Je suis restauratrice…
Malheureusement je suis devenue restauratrice en janvier 2020, suite à un changement de vie et de carrière. Avec mon associé nous avons repris un hôtel, restaurant, bar, tabac, et accessoirement le dernier commerce, d’un village de 130 habitants dans les Alpes de Haute Provence. Nous avons ouvert le 27 février 2020 pour refermer, comme les autres, le 15 mars 2020. Et depuis nous nous adaptons. Nous nous adaptons aux directives qu’on nous demande d’appliquer, nous nous adaptons aux règles qu’on nous demande de suivre, aux ouvertures, aux fermetures, au port du masque, aux distances à respecter, au comptoir fermé. Nous expliquons régulièrement à nos clients le pourquoi du comment, que nous ne connaissons pas toujours et que nous ne comprenons jamais. Nous faisons face à leur incompréhension, à leur colère parfois, mais aussi heureusement à leur soutien.
Aujourd’hui je me demande comment nous allons nous adapter et surtout si nous allons réussir à le faire. Depuis le début de cette crise, j’ai le sentiment que l’on nous met dans une position qui n’est pas la nôtre.
Je ne suis derrière un comptoir que depuis quelques mois, mais mes journées sont souvent les mêmes. J’ouvre à 6h45 pour les premiers cafés du matin : les parents qui déposent leurs enfants au bus scolaire, les premiers travailleurs qui prennent un café avant de partir. Ils se retrouvent, se saluent, discutent, chacun payant sa tournée de cafés. Puis arrivent les premiers retraités, ils viennent chercher leur pain, sont contents de se rencontrer, prennent un café, discutent, rient.
Je dis souvent qu’on est le seul bar de France où les gens se battent pour payer le café. Chaque matin c’est le même rituel, chaque matin ils se battent pour savoir à qui le tour de payer. Chaque matin ils se pressent pour me dire que celle-là de tournée de café c’est la leur.
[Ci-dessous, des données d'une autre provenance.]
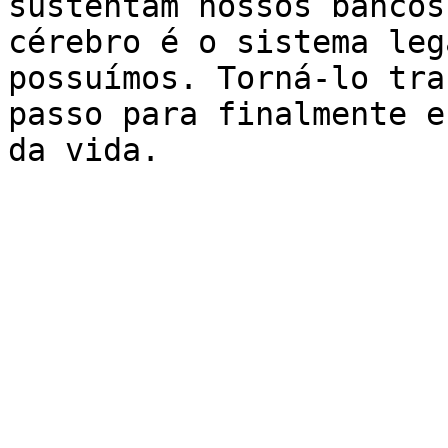
sustentam nossos bancos
cérebro é o sistema leg
possuímos. Torná-lo tra
passo para finalmente e
da vida.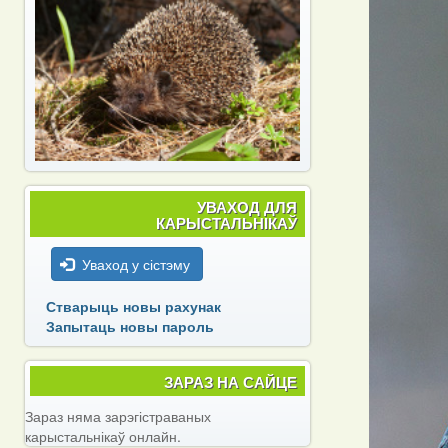
УВАХОД ДЛЯ
КАРЫСТАЛЬНІКАЎ
Уваход у сістэму
Стварыць новы рахунак
Запытаць новы пароль
ЗАРАЗ НА САЙЦЕ
Зараз няма зарэгістраваных
карыстальнікаў онлайн.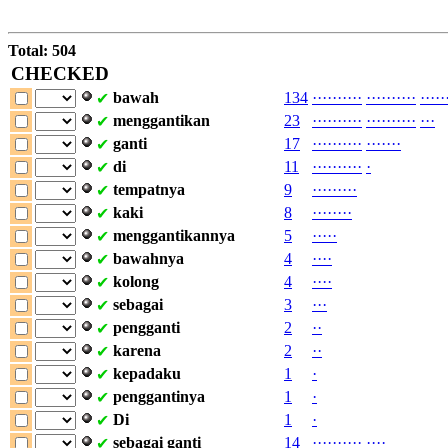
Total: 504
CHECKED
bawah
134
·
·
·
·
·
·
·
·
·
·
·
·
·
·
·
·
·
·
·
·
·
·
·
·
·
✔
menggantikan
23
·
·
·
·
·
·
·
·
·
·
·
·
·
·
·
·
·
·
·
·
·
·
·
✔
ganti
17
·
·
·
·
·
·
·
·
·
·
·
·
·
·
·
·
·
✔
di
11
·
·
·
·
·
·
·
·
·
·
·
✔
tempatnya
9
·
·
·
·
·
·
·
·
·
✔
kaki
8
·
·
·
·
·
·
·
·
✔
menggantikannya
5
·
·
·
·
·
✔
bawahnya
4
·
·
·
·
✔
kolong
4
·
·
·
·
✔
sebagai
3
·
·
·
✔
pengganti
2
·
·
✔
karena
2
·
·
✔
kepadaku
1
·
✔
penggantinya
1
·
✔
Di
1
·
✔
sebagai
ganti
14
·
·
·
·
·
·
·
·
·
·
·
·
·
·
✔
Je les connais tous par leurs prénoms, je les tutoie, je connais leurs familles, leurs habitudes, leurs horaires. Je m’inquiète quand l’un d’eux ne vient pas de quelques jours. Je suis restauratrice (ou barman) mais je suis plus que ça. Notre bar est le seul lieu de vie du village, le seul qui reste, celui qui permet aux habitants de se rencontrer, de se parler, de garder un lien social. Pendant le premier confinement, ils se cherchaient, ils s’attendaient, et ils ne comprenaient pas pourquoi nous restions ouverts pour le tabac mais pas pour leurs cafés, leurs discussions, leurs moments de partage.
Ce qui nous attend en août m’effraie, je n’arrive pas à accepter la position que l’on me demande, encore une fois, d’endosser. Je vais devoir demander à Thomas, Sébastien, Michel ou Françoise de justifier leur droit d’entrer dans notre bar, dans leur bar. Je vais devoir expliquer à la moitié d’entre eux au moins que non ils ne pourront plus y rentrer, et qu’ils ne pourront plus se battre pour payer le café. Je vais les voir repartir chez eux, sans pouvoir échanger entre eux, tristes de ces moments qu’ils ne partagent pas.
Je suis restauratrice, mais aujourd’hui ce métier n’a plus rien de ce qui m’a fait le choisir il y a quelques mois.